What is a Fraud Alert?

For anyone who has dealt with the aftermath of identity theft, fraud alerts are a useful way to ensure future security. By initiating these alerts with the credit bureaus, lenders are required to contact you by phone or other means to authorize new lines of credit or the use of your name on applications. If they cannot reach you, the application or credit activation will be denied and flagged for fraud. This process ensures your awareness of any and all activity on your account, and will help you recognize when fraud is being committed in your name.

What Are the Disadvantages?

While fraud alerts can protect you from identity theft, the convenience of instant credit authorization becomes a thing of the past. Unless you are available by phone to confirm your credit application, you may have to wait a day or two to make an in-store purchase. For example, Emma is shopping for a new sofa and wants to get 10 percent off by opening a department store credit card. Although her credit score is acceptable, the fraud alert requires the lender to contact her by phone to authorize the new line of credit. If her cell phone is listed as her primary contact, she won’t have to wait. However, if her home phone is her primary number, she may face a short delay in completing her purchase.
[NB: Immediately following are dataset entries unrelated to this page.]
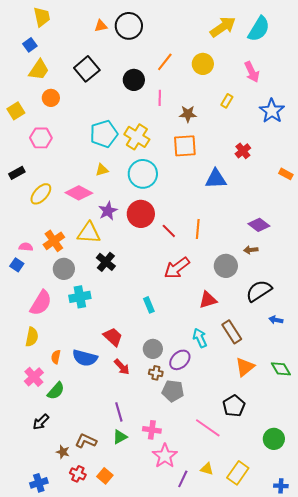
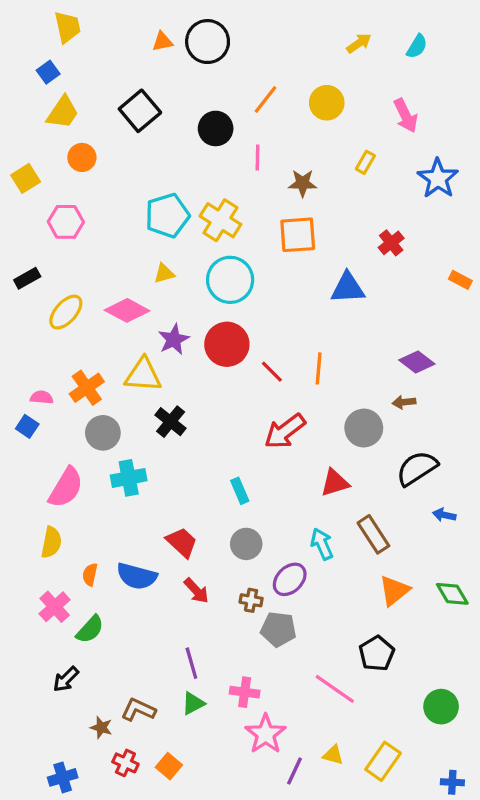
yellow arrow: (223, 27) -> (359, 43), size x0.6
cyan semicircle: (259, 29) -> (417, 46), size x0.6
gray circle: (153, 349) -> (246, 544), moved

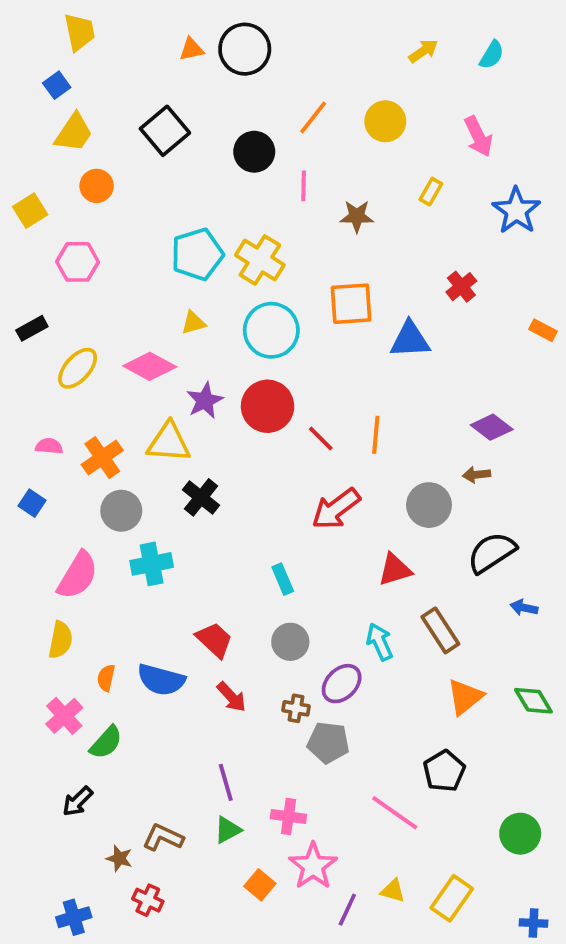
orange square: (298, 235) -> (351, 304), moved
pink semicircle: (42, 397) -> (49, 446), moved
orange square: (169, 766) -> (260, 885), moved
Despite this minor inconvenience, those who seek fraud alerts are likely to weigh the benefits over the drawbacks.

How to Set it Up

Once you have decided to set up fraud alerts, it is up to you to take the first step. While some claim that the credit bureaus work together to maintain fraud alerts, the best way to avoid identity theft is to contact Experian, TransUnion, and Equifax individually. The process is simple and should only take a few minutes to complete. Depending on the bureau, your alerts may expire after 90 days, so it is imperative to reactivate them periodically to ensure your protection.

What Happens Next?

You should receive a confirmation letter within a week or two of setting up your fraud alerts. If not, make sure to call the credit bureaus to verify your alerts. With fraud alerts attached to your credit report:

  • Your name will be removed from pre-approved offer lists, such as credit cards and insurance offers.
  • You may become eligible for an extended victim statement status, which will keep your fraud alerts in place for seven years. This process requires approval from each credit bureau.

Although it is difficult to protect yourself from identity theft entirely, fraud alerts are a strong first line of defense. By working with the credit bureaus and taking a proactive stance, your credit report is more likely to be shielded from modern-day theft.